Metode
Pembuatan dan Penggunaan Standard Color Range
Dalam
dunia percetakan kemasan ada istilah
Standard Color Range (disingkat SCR) yang berisikan 3 jenis kualitas hasil cetak, yaitu Minimum,
Standar,
dan Maksimum yang
akan berfungsi sebagai pedoman warna baik untuk operator dan customer
itu sendiri. Pada umumnya sebuah percetakan kemasan akan membuat
beberapa SCR dengan batas waktu kadaluarsa tertentu (1-2 tahun tergantung kebijakan
perusahaan masing-masing). Namun sayangnya metode pembuatan SCR tidak dilakukan dengan menggunakan ukuran-ukuran tertentu, seperti
Density, TVI (tone value increase), serta warna dengan nilai CIE L*a*b* (Pembuatan SCR ini biasanya dilakukan dengan
menggunakan insting operator cetak), sehingga range toleransi bisa
terlalu lebar.
Selain tidak terukur, batas waktu yang ditentukan
untuk sebuah Standard
Color Range
nyatanya juga tidak menjamin keabsahannya, karena dalam kurun periode
waktu tertentu seiring dengan penggunaannya, warna tinta yang ada di
cetakan akan memudar yang disebabkan karena gesekan, sinar matahari,
dsb. Dan ketika hal ini terjadi, perdebatan pun tidak bisa dihindari dan semua pihak mengalami kesulitan untuk mengambil jalan tengah dan kompromi karena tidak ada nilai yang bisa diukur
untuk membuktikan apakah Standard
Color Range
tersebut masih berlaku (valid) atau tidak.
Terlepas
dari sisi ekonomis, dalam membuat Color
Guide yang
benar, metode yang dilakukan pun harus benar, yaitu dengan mencatat
dan mengukur. Pencatatan dan pengukuran diperlukan sebagai
dokumentasi untuk memudahkan proses produksi. Pengukuran yang
dilakukan untuk membuat Standard
Color Range adalah
:
a.
Density (Kepekatan)
Angka density digunakan sebagai
pedoman oleh operator dalam mencetak. Dalam proses cetak operator
tidak dapat mengubah warna, yang dapat dilakukan hanyalah mengatur
ketebalan tinta yang diwakili oleh angka density.
b.
TVI (Tone Value Increament)
Adalah penambahan nilai nada.
Penambahan nilai nada ini tidak dapat dihindari karena image yang
dipindahkan ke material cetak mendapatkan tekanan dalam proses
pemindahannya yang menyebabkan bentuk raster mengembang dari semula.

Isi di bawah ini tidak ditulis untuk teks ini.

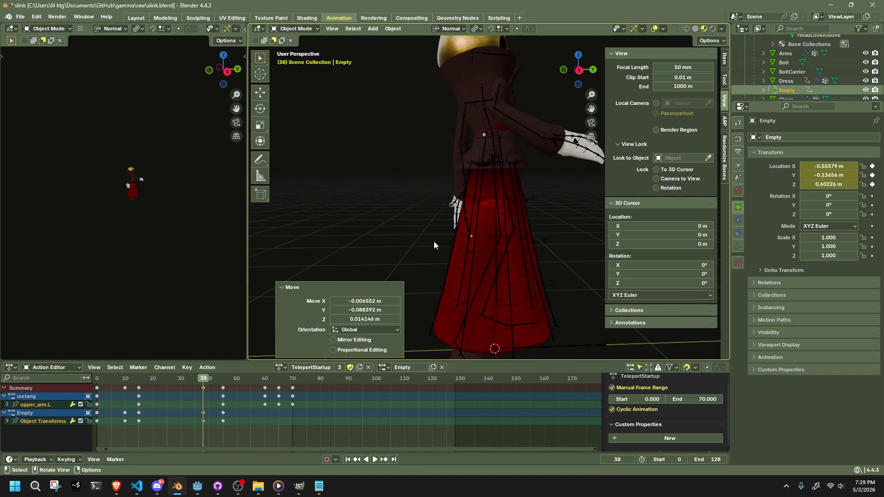
Step: Inspect the Empty around the whole figure, deselect it, and switch over to Godot
middle_drag(431, 239, 656, 208)
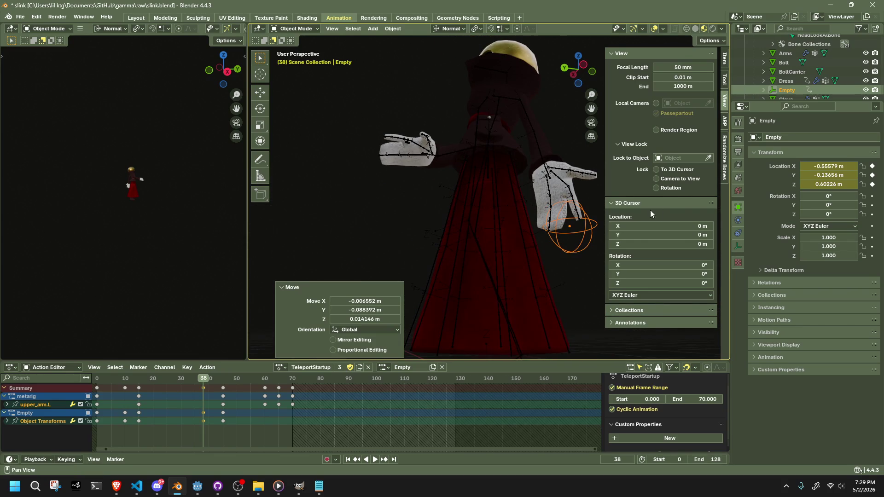
mouse_move(541, 90)
middle_down()
mouse_move(466, 181)
mouse_move(522, 228)
middle_up()
scroll(523, 227, down, 4)
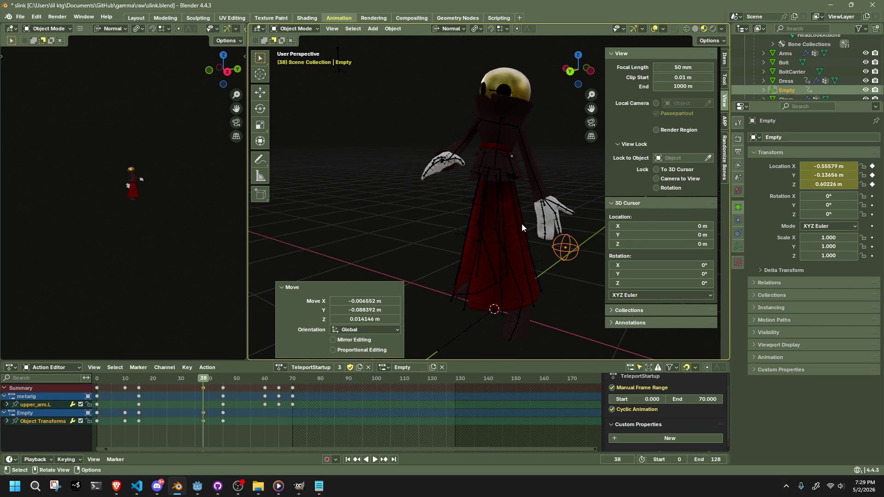
click(569, 246)
click(570, 295)
click(566, 252)
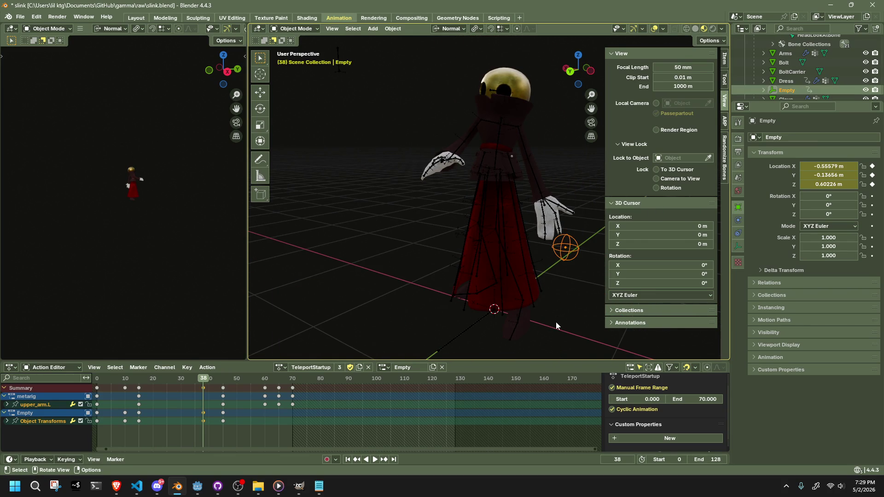
click(558, 325)
key(alt+Tab)
key(alt+Tab)
scroll(489, 230, up, 5)
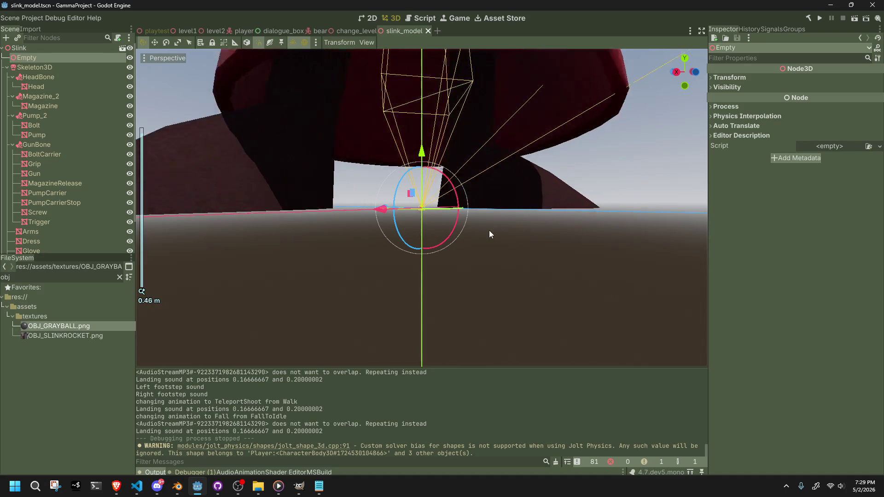
Step: Run the game, stop it, and open the Debugger's Errors list
scroll(490, 229, down, 5)
mouse_move(482, 220)
middle_down()
mouse_move(473, 251)
mouse_move(525, 232)
mouse_move(501, 216)
mouse_move(377, 219)
middle_up()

Selain itu juga daya serap kertas dan daya alir tinta juga
mempengaruhi proses pembesaran nilai nada ini.
c.
CIE L*a*b* (Warna)
Adalah sebuah ruang warna yang di
definisikan oleh CIE (sebuah konsorsium) dimana
CIE L* mewakili nilai kecerahan
warna, 0 untuk hitam, dan 100 untuk putih
CIE a* mewakili jenis warna merah
dan hijau, dimana negatif a* mewakili warna hijau, dan positif a*
mewakili warna merah
CIE
b* mewakili jenis warna kuning dan biru, dimana negatif b* mewakili
warna biru, dan positif b* mewakili warna kuning.
Berdasarkan
nilai CIE L*a*b* perbedaan warna dapat dihitung dan dinyatakan dalam
sebuah nilai ΔE.
Δ
= Delta adalah huruf Yunani yang sering dipergunakan sebagai simbol
jarak atau perbedaan dan E = singkatan dari kata dalam bahasa Jerman
Empfindung yang berarti sensasi.
(http://pengantar-warna.blogspot.com/2011/03/colorimetry-part-iii-color-difference.html).
Sehingga
dari hasil perhitungan dE ini dapat dibuat sebuah kesepakatan
mengenai toleransi perbedaan warna yang dapat diterima.
Apabila
ketiga hal ini dilakukan maka kualitas sebuah Standard
Color Range
dapat dinilai dan dapat di verifikasi keabsahannya. Dengan demikian untuk
menerbitkannya kembali tidak mengalami kesulitan, karena angka-angka
pengukurannya tercatat.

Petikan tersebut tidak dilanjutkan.